(Stored data entries)
□ □ □ □

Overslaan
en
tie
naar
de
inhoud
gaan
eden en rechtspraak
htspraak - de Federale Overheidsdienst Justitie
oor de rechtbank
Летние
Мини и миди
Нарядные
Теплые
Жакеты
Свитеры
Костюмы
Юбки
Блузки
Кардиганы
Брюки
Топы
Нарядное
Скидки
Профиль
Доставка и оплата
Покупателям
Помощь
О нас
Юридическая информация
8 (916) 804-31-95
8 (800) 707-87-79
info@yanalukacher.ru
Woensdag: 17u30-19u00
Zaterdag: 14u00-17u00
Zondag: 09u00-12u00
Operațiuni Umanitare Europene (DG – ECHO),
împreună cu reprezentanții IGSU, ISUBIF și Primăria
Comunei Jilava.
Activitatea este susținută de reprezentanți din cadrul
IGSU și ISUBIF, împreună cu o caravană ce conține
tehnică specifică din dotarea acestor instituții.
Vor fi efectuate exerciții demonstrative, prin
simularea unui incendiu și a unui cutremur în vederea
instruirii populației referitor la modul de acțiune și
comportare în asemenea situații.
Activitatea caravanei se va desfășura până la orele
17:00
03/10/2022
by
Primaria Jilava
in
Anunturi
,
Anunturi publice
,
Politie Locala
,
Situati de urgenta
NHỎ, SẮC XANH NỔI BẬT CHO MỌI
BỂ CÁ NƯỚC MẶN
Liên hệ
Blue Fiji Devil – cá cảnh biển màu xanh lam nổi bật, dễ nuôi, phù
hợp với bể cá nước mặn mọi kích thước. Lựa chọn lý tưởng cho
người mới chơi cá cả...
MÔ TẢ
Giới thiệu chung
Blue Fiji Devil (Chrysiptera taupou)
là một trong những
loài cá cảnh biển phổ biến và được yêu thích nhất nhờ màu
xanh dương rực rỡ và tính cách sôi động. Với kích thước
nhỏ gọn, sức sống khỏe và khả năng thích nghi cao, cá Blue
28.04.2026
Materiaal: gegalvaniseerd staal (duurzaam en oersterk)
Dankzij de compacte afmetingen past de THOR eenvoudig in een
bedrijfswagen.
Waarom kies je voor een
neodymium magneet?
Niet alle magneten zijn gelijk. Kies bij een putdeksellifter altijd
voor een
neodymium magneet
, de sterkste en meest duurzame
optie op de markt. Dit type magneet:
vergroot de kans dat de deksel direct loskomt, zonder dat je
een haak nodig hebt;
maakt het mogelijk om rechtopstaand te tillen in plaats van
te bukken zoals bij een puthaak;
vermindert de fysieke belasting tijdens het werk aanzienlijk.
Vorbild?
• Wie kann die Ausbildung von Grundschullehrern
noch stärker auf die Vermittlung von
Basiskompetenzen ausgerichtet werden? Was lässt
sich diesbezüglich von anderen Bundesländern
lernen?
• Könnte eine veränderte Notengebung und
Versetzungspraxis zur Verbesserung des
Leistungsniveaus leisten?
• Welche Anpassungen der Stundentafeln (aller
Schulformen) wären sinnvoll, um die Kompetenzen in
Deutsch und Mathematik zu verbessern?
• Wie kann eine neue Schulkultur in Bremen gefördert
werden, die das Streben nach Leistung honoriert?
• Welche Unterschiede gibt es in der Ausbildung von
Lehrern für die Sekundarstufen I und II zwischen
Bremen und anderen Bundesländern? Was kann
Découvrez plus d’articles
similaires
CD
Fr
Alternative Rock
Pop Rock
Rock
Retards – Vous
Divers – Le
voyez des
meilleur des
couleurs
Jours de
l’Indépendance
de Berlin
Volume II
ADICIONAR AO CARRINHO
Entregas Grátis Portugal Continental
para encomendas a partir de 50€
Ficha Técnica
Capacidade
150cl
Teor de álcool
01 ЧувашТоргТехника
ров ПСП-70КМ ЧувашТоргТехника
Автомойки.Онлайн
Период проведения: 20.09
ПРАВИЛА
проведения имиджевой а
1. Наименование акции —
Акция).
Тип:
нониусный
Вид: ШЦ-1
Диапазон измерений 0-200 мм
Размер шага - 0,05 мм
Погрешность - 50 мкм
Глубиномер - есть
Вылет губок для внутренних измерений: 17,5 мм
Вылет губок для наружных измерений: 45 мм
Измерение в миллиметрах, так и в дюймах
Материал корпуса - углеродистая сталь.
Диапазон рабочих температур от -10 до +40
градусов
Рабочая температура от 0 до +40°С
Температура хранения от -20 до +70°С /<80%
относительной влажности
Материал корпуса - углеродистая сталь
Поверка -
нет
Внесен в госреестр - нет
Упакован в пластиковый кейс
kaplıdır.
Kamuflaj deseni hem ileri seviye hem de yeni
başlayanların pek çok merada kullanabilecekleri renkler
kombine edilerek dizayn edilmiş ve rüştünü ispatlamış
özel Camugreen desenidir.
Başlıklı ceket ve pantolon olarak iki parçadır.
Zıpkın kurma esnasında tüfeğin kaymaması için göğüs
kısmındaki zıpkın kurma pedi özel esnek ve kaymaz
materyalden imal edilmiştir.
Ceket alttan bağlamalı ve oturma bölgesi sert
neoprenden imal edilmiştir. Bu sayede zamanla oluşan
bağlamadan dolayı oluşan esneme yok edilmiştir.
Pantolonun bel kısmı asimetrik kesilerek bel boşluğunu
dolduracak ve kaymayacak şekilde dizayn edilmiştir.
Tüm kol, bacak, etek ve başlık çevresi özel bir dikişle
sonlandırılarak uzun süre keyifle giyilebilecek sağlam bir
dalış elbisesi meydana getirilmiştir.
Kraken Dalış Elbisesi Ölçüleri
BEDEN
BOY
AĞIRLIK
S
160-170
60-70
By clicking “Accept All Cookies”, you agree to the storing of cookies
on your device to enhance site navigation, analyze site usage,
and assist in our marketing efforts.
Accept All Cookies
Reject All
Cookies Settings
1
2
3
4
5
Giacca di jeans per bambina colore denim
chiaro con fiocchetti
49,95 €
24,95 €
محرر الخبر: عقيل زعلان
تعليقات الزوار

□ □ □ □

[JOB]: All of the data above should be reproduced exactly.

[SOLVED PROBLEM]:
Overslaan
en
tie
naar
de
inhoud
gaan
eden en rechtspraak
htspraak - de Federale Overheidsdienst Justitie
oor de rechtbank
Летние
Мини и миди
Нарядные
Теплые
Жакеты
Свитеры
Костюмы
Юбки
Блузки
Кардиганы
Брюки
Топы
Нарядное
Скидки
Профиль
Доставка и оплата
Покупателям
Помощь
О нас
Юридическая информация
8 (916) 804-31-95
8 (800) 707-87-79
info@yanalukacher.ru
Woensdag: 17u30-19u00
Zaterdag: 14u00-17u00
Zondag: 09u00-12u00
Operațiuni Umanitare Europene (DG – ECHO),
împreună cu reprezentanții IGSU, ISUBIF și Primăria
Comunei Jilava.
Activitatea este susținută de reprezentanți din cadrul
IGSU și ISUBIF, împreună cu o caravană ce conține
tehnică specifică din dotarea acestor instituții.
Vor fi efectuate exerciții demonstrative, prin
simularea unui incendiu și a unui cutremur în vederea
instruirii populației referitor la modul de acțiune și
comportare în asemenea situații.
Activitatea caravanei se va desfășura până la orele
17:00
03/10/2022
by
Primaria Jilava
in
Anunturi
,
Anunturi publice
,
Politie Locala
,
Situati de urgenta
NHỎ, SẮC XANH NỔI BẬT CHO MỌI
BỂ CÁ NƯỚC MẶN
Liên hệ
Blue Fiji Devil – cá cảnh biển màu xanh lam nổi bật, dễ nuôi, phù
hợp với bể cá nước mặn mọi kích thước. Lựa chọn lý tưởng cho
người mới chơi cá cả...
MÔ TẢ
Giới thiệu chung
Blue Fiji Devil (Chrysiptera taupou)
là một trong những
loài cá cảnh biển phổ biến và được yêu thích nhất nhờ màu
xanh dương rực rỡ và tính cách sôi động. Với kích thước
nhỏ gọn, sức sống khỏe và khả năng thích nghi cao, cá Blue
28.04.2026
Materiaal: gegalvaniseerd staal (duurzaam en oersterk)
Dankzij de compacte afmetingen past de THOR eenvoudig in een
bedrijfswagen.
Waarom kies je voor een
neodymium magneet?
Niet alle magneten zijn gelijk. Kies bij een putdeksellifter altijd
voor een
neodymium magneet
, de sterkste en meest duurzame
optie op de markt. Dit type magneet:
vergroot de kans dat de deksel direct loskomt, zonder dat je
een haak nodig hebt;
maakt het mogelijk om rechtopstaand te tillen in plaats van
te bukken zoals bij een puthaak;
vermindert de fysieke belasting tijdens het werk aanzienlijk.
Vorbild?
• Wie kann die Ausbildung von Grundschullehrern
noch stärker auf die Vermittlung von
Basiskompetenzen ausgerichtet werden? Was lässt
sich diesbezüglich von anderen Bundesländern
lernen?
• Könnte eine veränderte Notengebung und
Versetzungspraxis zur Verbesserung des
Leistungsniveaus leisten?
• Welche Anpassungen der Stundentafeln (aller
Schulformen) wären sinnvoll, um die Kompetenzen in
Deutsch und Mathematik zu verbessern?
• Wie kann eine neue Schulkultur in Bremen gefördert
werden, die das Streben nach Leistung honoriert?
• Welche Unterschiede gibt es in der Ausbildung von
Lehrern für die Sekundarstufen I und II zwischen
Bremen und anderen Bundesländern? Was kann
Découvrez plus d’articles
similaires
CD
Fr
Alternative Rock
Pop Rock
Rock
Retards – Vous
Divers – Le
voyez des
meilleur des
couleurs
Jours de
l’Indépendance
de Berlin
Volume II
ADICIONAR AO CARRINHO
Entregas Grátis Portugal Continental
para encomendas a partir de 50€
Ficha Técnica
Capacidade
150cl
Teor de álcool
01 ЧувашТоргТехника
ров ПСП-70КМ ЧувашТоргТехника
Автомойки.Онлайн
Период проведения: 20.09
ПРАВИЛА
проведения имиджевой а
1. Наименование акции —
Акция).
Тип:
нониусный
Вид: ШЦ-1
Диапазон измерений 0-200 мм
Размер шага - 0,05 мм
Погрешность - 50 мкм
Глубиномер - есть
Вылет губок для внутренних измерений: 17,5 мм
Вылет губок для наружных измерений: 45 мм
Измерение в миллиметрах, так и в дюймах
Материал корпуса - углеродистая сталь.
Диапазон рабочих температур от -10 до +40
градусов
Рабочая температура от 0 до +40°С
Температура хранения от -20 до +70°С /<80%
относительной влажности
Материал корпуса - углеродистая сталь
Поверка -
нет
Внесен в госреестр - нет
Упакован в пластиковый кейс
kaplıdır.
Kamuflaj deseni hem ileri seviye hem de yeni
başlayanların pek çok merada kullanabilecekleri renkler
kombine edilerek dizayn edilmiş ve rüştünü ispatlamış
özel Camugreen desenidir.
Başlıklı ceket ve pantolon olarak iki parçadır.
Zıpkın kurma esnasında tüfeğin kaymaması için göğüs
kısmındaki zıpkın kurma pedi özel esnek ve kaymaz
materyalden imal edilmiştir.
Ceket alttan bağlamalı ve oturma bölgesi sert
neoprenden imal edilmiştir. Bu sayede zamanla oluşan
bağlamadan dolayı oluşan esneme yok edilmiştir.
Pantolonun bel kısmı asimetrik kesilerek bel boşluğunu
dolduracak ve kaymayacak şekilde dizayn edilmiştir.
Tüm kol, bacak, etek ve başlık çevresi özel bir dikişle
sonlandırılarak uzun süre keyifle giyilebilecek sağlam bir
dalış elbisesi meydana getirilmiştir.
Kraken Dalış Elbisesi Ölçüleri
BEDEN
BOY
AĞIRLIK
S
160-170
60-70
By clicking “Accept All Cookies”, you agree to the storing of cookies
on your device to enhance site navigation, analyze site usage,
and assist in our marketing efforts.
Accept All Cookies
Reject All
Cookies Settings
1
2
3
4
5
Giacca di jeans per bambina colore denim
chiaro con fiocchetti
49,95 €
24,95 €
محرر الخبر: عقيل زعلان
تعليقات الزوار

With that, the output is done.